[15] Federated Malay States.
[16] Army term for draught horses.

§ 2

Once at Paddington Station—(he had taken another taxi and was twenty-five minutes too early)—Peter felt perfectly calm again. Twenty-five minutes seemed an enormous time: he inspected each of the three bookstalls; bought Punch, John Bull and The Tatler; lounged into the refreshment-bar for a last drink; was told he couldn’t be served after two-thirty; expostulated vainly—and made number four platform just in time to swing the door of a first-class carriage as the train got under way.

In his excitement, Peter had not noticed that the compartment was a non-smoker. Now, seeing a girl seated in the far corner of it, he flung his cigar-butt out of the window, put his cane on the rack, and settled himself down with his rather-crumpled papers. The train glided out of the station; started worming its way between smoky houses towards the country.

For a few minutes, Peter busied himself with John Bull—Horatio Bottomley was rather amusing, Bottomley had just been to the front, Bottomley had been telling Douglas Haig how to run the Army. “Good old Horatio!” thought Peter. . . . Then he became aware that the girl was watching him. He looked up, and her eyes turned away.

The face seemed somehow familiar. Peter forgot all about Horatio; began to study his companion. At first, she did not strike him as pretty: her colouring was too pale, much paler than Patricia’s; her eyes, from his transient glimpse of them, he imagined to be gray, pale gray; the hair, as far as hat revealed it, held the colour of ripe barley—palest gold; curved cheek, lobe of close-set ear, dimpled but resolute chin, clean-cut nostrils, all made the same impression of paleness. But the dark eyebrows, long lashes, and red bow of mouth redeemed her pallor; heightened it to significance.

“A very pretty girl,” thought Peter at second glance.

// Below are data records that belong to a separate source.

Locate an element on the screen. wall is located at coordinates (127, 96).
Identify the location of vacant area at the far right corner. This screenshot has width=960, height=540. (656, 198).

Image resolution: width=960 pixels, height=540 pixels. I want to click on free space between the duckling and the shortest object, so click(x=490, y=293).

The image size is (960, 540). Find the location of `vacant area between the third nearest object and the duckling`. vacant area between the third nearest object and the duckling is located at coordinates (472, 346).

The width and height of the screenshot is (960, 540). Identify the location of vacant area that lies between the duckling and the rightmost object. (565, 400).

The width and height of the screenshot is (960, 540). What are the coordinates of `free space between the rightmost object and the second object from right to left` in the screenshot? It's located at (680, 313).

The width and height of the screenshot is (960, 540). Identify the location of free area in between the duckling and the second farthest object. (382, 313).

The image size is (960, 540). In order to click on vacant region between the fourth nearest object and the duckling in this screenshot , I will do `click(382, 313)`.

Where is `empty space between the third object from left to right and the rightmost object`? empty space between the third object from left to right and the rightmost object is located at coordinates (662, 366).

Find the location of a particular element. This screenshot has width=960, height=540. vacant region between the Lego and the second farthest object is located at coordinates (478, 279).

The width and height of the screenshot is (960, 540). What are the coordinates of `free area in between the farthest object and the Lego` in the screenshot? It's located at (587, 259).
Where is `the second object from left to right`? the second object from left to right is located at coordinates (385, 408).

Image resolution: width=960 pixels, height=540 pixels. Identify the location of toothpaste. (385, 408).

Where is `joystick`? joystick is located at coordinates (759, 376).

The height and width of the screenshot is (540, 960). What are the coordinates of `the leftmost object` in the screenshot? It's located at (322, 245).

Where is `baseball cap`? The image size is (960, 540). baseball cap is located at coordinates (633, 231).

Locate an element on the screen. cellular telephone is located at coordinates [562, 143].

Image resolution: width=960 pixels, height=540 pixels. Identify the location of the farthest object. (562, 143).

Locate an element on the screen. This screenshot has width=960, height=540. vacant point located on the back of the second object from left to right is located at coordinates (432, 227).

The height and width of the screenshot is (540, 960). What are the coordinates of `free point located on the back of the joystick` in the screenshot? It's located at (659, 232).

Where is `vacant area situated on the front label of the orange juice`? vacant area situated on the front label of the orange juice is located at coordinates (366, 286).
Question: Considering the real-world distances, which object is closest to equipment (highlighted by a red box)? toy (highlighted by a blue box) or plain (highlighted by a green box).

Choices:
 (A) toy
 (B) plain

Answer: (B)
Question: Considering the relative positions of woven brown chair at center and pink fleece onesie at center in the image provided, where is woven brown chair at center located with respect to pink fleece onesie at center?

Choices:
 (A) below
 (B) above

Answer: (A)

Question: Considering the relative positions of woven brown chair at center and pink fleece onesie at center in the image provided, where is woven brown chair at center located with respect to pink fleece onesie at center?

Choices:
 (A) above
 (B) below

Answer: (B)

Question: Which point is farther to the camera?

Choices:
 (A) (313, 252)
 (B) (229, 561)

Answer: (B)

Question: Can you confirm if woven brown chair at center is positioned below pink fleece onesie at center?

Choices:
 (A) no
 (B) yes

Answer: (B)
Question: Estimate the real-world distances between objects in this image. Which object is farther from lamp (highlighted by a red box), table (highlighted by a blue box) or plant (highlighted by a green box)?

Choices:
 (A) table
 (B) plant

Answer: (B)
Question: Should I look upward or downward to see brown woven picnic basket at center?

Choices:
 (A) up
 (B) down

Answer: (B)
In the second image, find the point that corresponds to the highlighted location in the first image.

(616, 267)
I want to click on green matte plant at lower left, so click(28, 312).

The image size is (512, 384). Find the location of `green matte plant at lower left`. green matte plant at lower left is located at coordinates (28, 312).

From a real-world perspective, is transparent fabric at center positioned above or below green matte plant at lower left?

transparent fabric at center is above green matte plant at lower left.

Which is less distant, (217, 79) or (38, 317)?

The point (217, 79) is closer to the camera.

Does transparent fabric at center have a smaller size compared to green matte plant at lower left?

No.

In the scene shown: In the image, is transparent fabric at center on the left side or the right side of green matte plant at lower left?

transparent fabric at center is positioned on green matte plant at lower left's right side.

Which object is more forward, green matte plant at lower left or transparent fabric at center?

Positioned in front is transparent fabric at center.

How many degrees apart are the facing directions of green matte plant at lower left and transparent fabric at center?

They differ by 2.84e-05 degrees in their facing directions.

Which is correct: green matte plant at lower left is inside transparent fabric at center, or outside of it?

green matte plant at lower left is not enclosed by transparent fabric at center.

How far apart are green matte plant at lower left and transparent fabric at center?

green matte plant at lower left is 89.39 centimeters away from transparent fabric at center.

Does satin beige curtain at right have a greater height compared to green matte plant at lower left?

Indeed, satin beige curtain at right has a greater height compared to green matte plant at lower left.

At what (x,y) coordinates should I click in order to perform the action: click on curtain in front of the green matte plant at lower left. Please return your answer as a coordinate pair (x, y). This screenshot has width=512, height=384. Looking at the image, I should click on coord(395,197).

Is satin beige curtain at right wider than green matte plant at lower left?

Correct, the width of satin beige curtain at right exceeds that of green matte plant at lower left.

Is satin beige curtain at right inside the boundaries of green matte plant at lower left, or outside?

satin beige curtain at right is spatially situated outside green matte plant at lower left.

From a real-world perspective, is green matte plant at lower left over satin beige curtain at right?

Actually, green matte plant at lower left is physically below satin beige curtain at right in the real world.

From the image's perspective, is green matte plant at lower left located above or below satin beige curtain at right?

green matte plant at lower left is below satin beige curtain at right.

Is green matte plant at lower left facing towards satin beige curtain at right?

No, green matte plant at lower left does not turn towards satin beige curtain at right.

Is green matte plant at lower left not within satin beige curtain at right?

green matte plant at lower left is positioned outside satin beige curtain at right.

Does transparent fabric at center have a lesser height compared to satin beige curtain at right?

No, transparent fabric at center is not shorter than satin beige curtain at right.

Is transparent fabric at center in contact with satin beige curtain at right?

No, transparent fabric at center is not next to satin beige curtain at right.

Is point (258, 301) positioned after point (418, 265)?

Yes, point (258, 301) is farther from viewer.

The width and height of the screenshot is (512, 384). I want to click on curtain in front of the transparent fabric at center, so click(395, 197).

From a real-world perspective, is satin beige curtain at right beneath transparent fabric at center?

She was dressed with extreme simplicity: dark blue coat and skirt, coat rather long, skirt pleated; blouse of pale silk, high at neck; gray doeskin gloves on slender hands. Patent-leather shoes and black silk stockings seemed moulded to the attractive feet and ankles. Peter judged her of medium height; put her age at twenty-three. . . .

The certainty that he knew her face grew to conviction. . . . He continued to study her over the top of his paper. She had nothing to read; seemed quite content to watch the outskirts of London—factories, fields, canal-banks, a church among greenery, an empty golf-course—as they slid past the carriage windows. Peter noticed, in the rack above her head, a suit-case of dark purple leather: but neither label nor monogram on the suit-case gave any clue to the girl’s identity.